Advertisement

A Man With the Right Stuff

Share

For those of you who weren’t around on May 5, 1961, some context is required to understand what astronaut Alan Shepard’s brief space flight that day meant to Americans.

That was the time of the Cold War, and the Soviet Union was widely and properly perceived as winning the space race. Nearly four years earlier, the Soviets announced they had developed an intercontinental ballistic missile. Two months later they launched Sputnik, the first satellite, into space and then sent a dog into orbit. The climax came in April 1961 when cosmonaut Yuri Gagarin orbited the Earth.

Shepard’s blast into the beyond reached an altitude only slightly more than half of Gagarin’s orbit and he was in space just five minutes during a 15-minute flight.

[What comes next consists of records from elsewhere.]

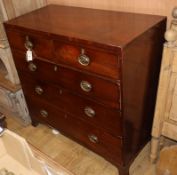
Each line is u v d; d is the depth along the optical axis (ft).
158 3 4.57
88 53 3.98
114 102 4.20
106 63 3.85
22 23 4.86
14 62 5.75
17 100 6.52
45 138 6.60
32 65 5.24
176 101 4.66
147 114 5.21
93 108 4.67
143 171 5.51
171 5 4.44
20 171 3.74
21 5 5.62
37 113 6.38
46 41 4.50
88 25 4.41
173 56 4.26
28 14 5.37
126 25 4.25
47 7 5.74
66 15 5.07
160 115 4.83
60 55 4.46
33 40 4.74
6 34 5.29
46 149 6.28
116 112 4.30
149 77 4.67
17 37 5.04
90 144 5.48
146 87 4.72
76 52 4.16
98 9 5.28
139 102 4.69
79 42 3.96
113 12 4.96
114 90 4.04
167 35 4.07
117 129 4.53
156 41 4.40
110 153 5.12
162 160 5.09
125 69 3.82
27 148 3.42
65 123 5.72
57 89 5.14
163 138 5.52
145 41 4.06
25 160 3.66
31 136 6.70
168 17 4.60
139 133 5.20
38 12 5.43
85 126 5.21
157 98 4.68
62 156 6.06
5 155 3.99
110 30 4.10
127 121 4.51
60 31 4.27
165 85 4.47
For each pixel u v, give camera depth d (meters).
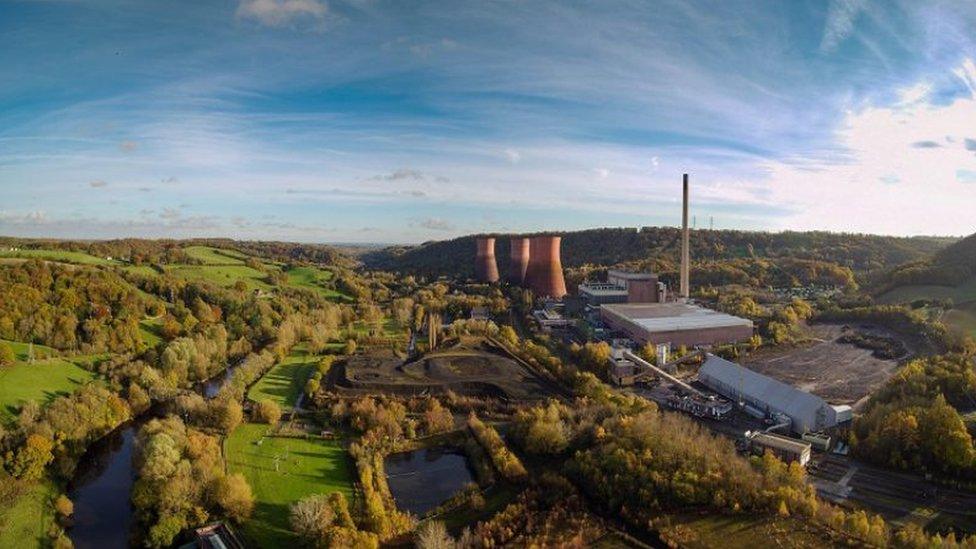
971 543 66.81
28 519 82.19
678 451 90.44
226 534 78.38
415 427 116.62
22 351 128.38
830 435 109.50
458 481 98.50
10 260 174.62
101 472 102.56
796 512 79.44
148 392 130.88
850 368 164.50
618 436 98.88
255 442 110.00
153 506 81.88
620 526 81.31
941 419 94.00
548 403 124.44
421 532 77.69
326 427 118.38
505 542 77.31
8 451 89.94
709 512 81.19
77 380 125.19
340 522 78.00
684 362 175.00
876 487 89.38
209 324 181.62
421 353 172.62
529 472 97.62
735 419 124.62
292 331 188.50
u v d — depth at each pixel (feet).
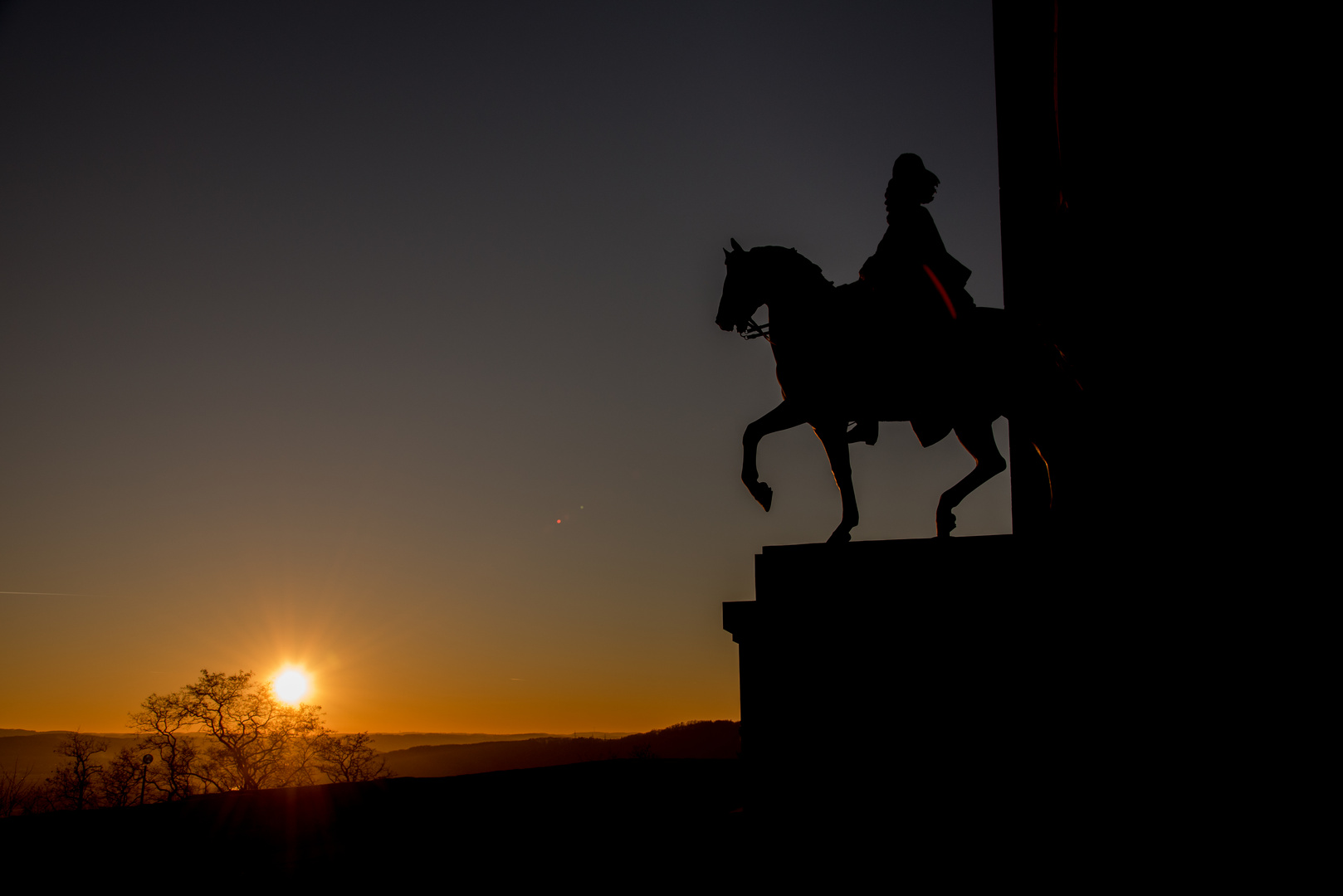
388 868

Nevertheless, the mission was a tremendous psychological boost to a nation worried about bullying by the Soviet Union amid its Space Age breakthroughs. Almost every American with access to a radio or television was glued to the set in fascination and pride during those few minutes.

Advertisement

“Just the first baby step, aiming for bigger and better things,” Shepard said with the brashness common among the test-pilots-turned-astronauts who rode the manned space program to fame in the early days.

Shepard, who died Tuesday at 74, eventually walked on the moon, becoming the fifth man there and the only one ever to take a six iron along and whack a golf ball across its surface. As the first American in outer space, he will always hold a special place in the history of technological achievement.